O consumo anual de ovos de galinha por cada brasileiro deve ser, em média, de 307 unidades em 2026. Esse volume representa um aumento de 6,6% em relação à média registrada em 2025. O crescimento é impulsionado pela busca por fontes de proteína de alto valor nutricional e com custos mais acessíveis em comparação a outras proteínas animais. Essas informações estão contidas no estudo Caderno Setorial, elaborado pelo Escritório Técnico de Estudos Econômicos do Nordeste (ETENE), vinculado ao Banco do Nordeste (BNB).
Além disso, o estudo aponta para uma melhora na rentabilidade dos produtores em 2026. Enquanto os preços dos principais insumos apresentaram estabilidade ou até queda nos primeiros meses do ano, o valor pago pela caixa de ovos registrou um aumento superior a 30%, favorecendo as margens da atividade avícola.

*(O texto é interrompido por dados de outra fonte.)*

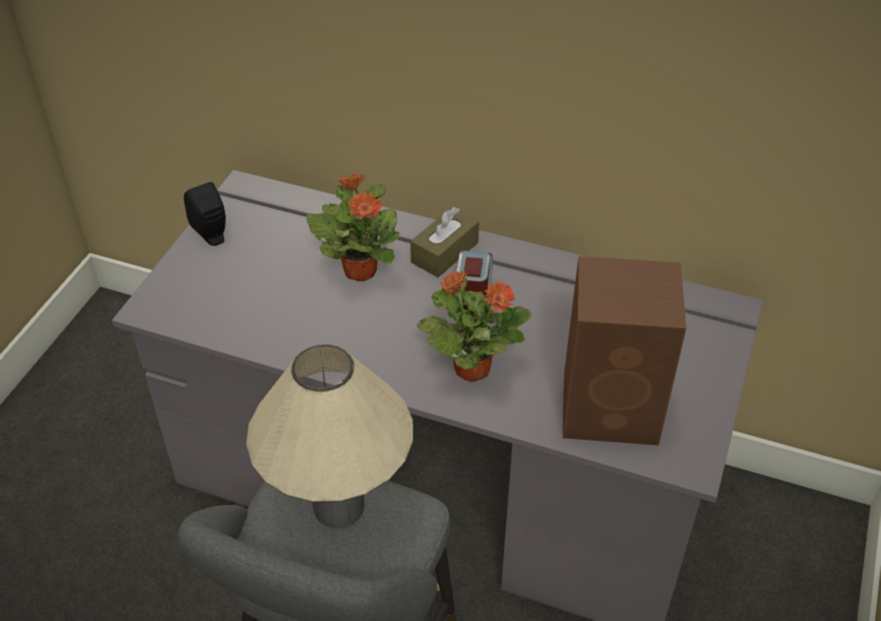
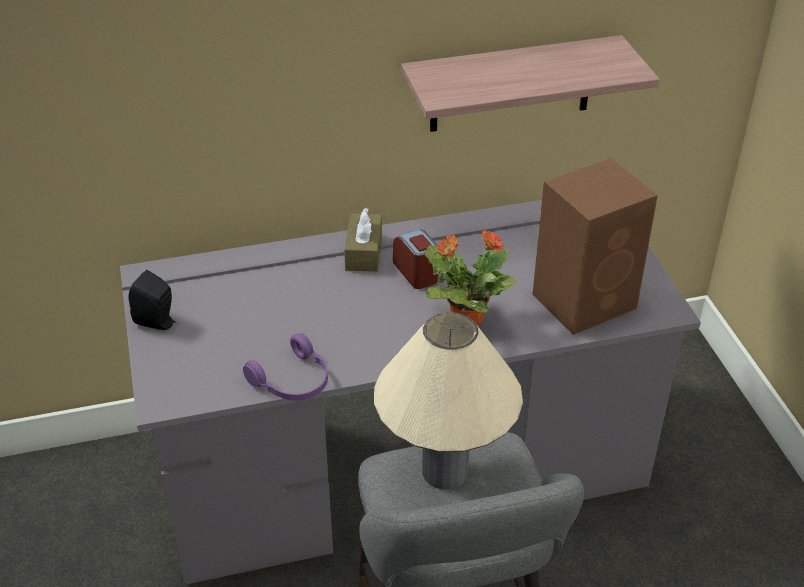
camera: 35 degrees left, 5 degrees down
(264, 347) = (293, 382): none -> purple headphones
(360, 269) = (311, 292): potted plant -> none
(656, 135) = (511, 84): none -> shelf

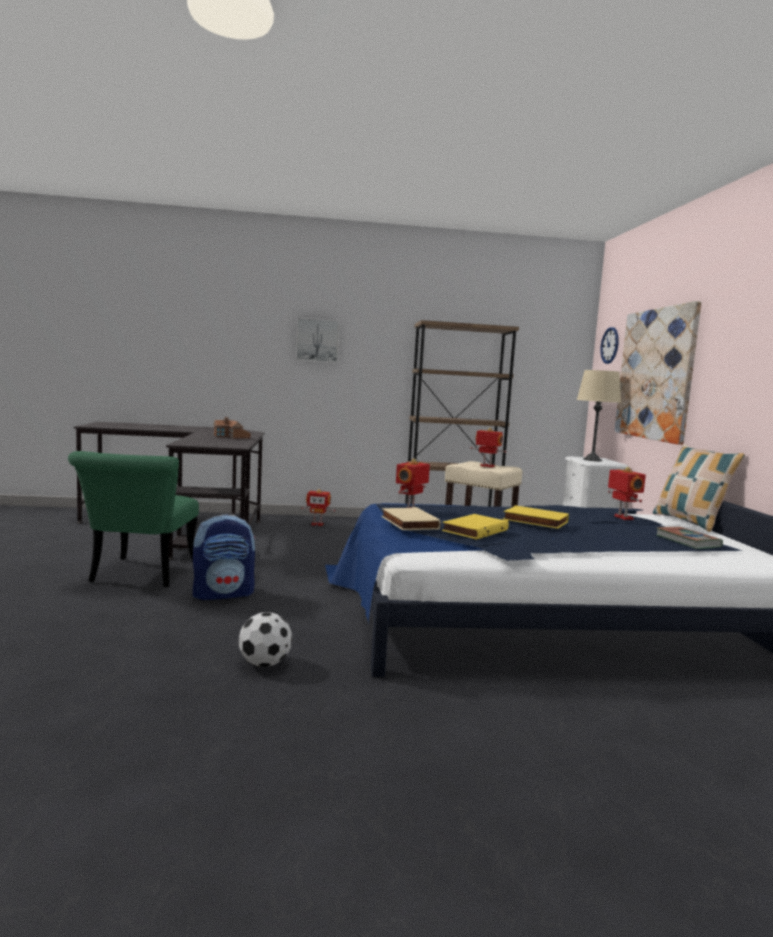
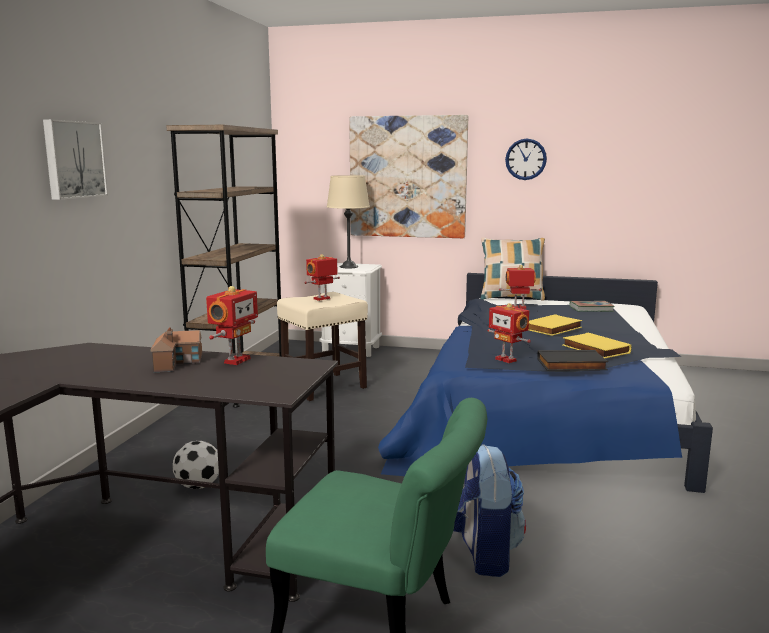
camera: 70 degrees left, 5 degrees up
(265, 663) = (696, 541): football -> football (198, 485)
(317, 524) = (166, 457): toy robot -> toy robot (235, 360)
(408, 523) = (571, 365): beige book -> black book
(610, 345) = (311, 146): wall clock -> wall clock (525, 159)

O setor de produção de ovos é um dos destaques no Brasil, figurando como um dos principais produtores mundiais. Em 2025, a produção totalizou 59,44 bilhões de unidades, o que equivale a 4,95 bilhões de dúzias, representando um crescimento de 5,7% em relação ao ano anterior. É importante ressaltar que 98,58% dessa produção é absorvida pelo consumo interno.

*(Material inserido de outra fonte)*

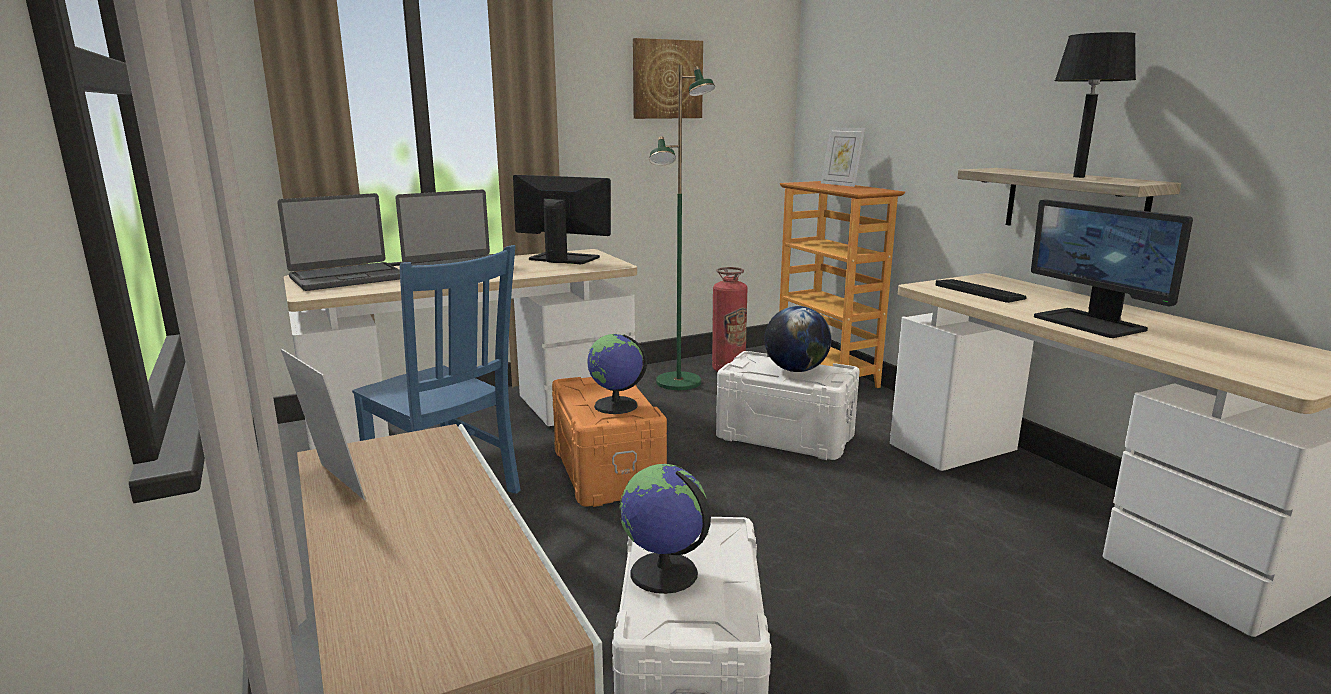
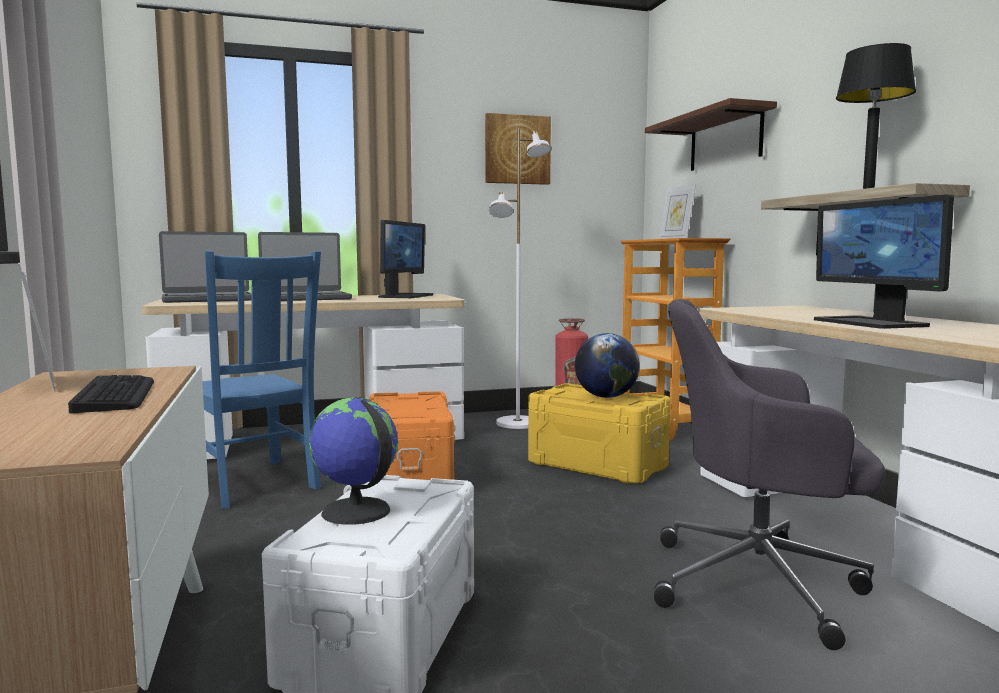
camera: 10 degrees right, 10 degrees down
(563, 258) = (405, 296): monitor -> monitor turned 75 degrees clockwise
(616, 406) = (414, 411): globe -> none
(679, 382) = (518, 424): green floor lamp -> white floor lamp
(785, 436) = (596, 465): white storage box -> yellow storage box
(902, 84) = (725, 140): none -> shelf
(979, 291) = (777, 311): keyboard -> keyboard (116, 395)
(997, 577) = (761, 583): none -> grey office chair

A produção de ovos no Nordeste também apresenta números positivos, alcançando 10,83 bilhões de unidades em 2025, o que significa um crescimento de 6,75% em relação a 2024. A região é responsável por cerca de 18% da produção nacional, influenciando diretamente a geração de renda e emprego, além de atrair investimentos, especialmente nos estados de Pernambuco, Ceará e Bahia.
O estudo do ETENE destaca que a expansão do setor é sustentada pelo aumento do consumo interno, pela crescente tecnificação das granjas e pela melhoria nas condições de fornecimento de insumos, como milho e soja, principalmente na região do Matopiba, que abrange os estados do Maranhão, Tocantins, Piauí e Bahia, e na Sealba, que inclui Sergipe, Alagoas e o nordeste da Bahia. Somente na Bahia, a produção chegou a 22,9 milhões de dúzias de ovos no quarto trimestre de 2025, consolidando o estado como um dos principais produtores nordestinos, respondendo por quase 10% da produção regional.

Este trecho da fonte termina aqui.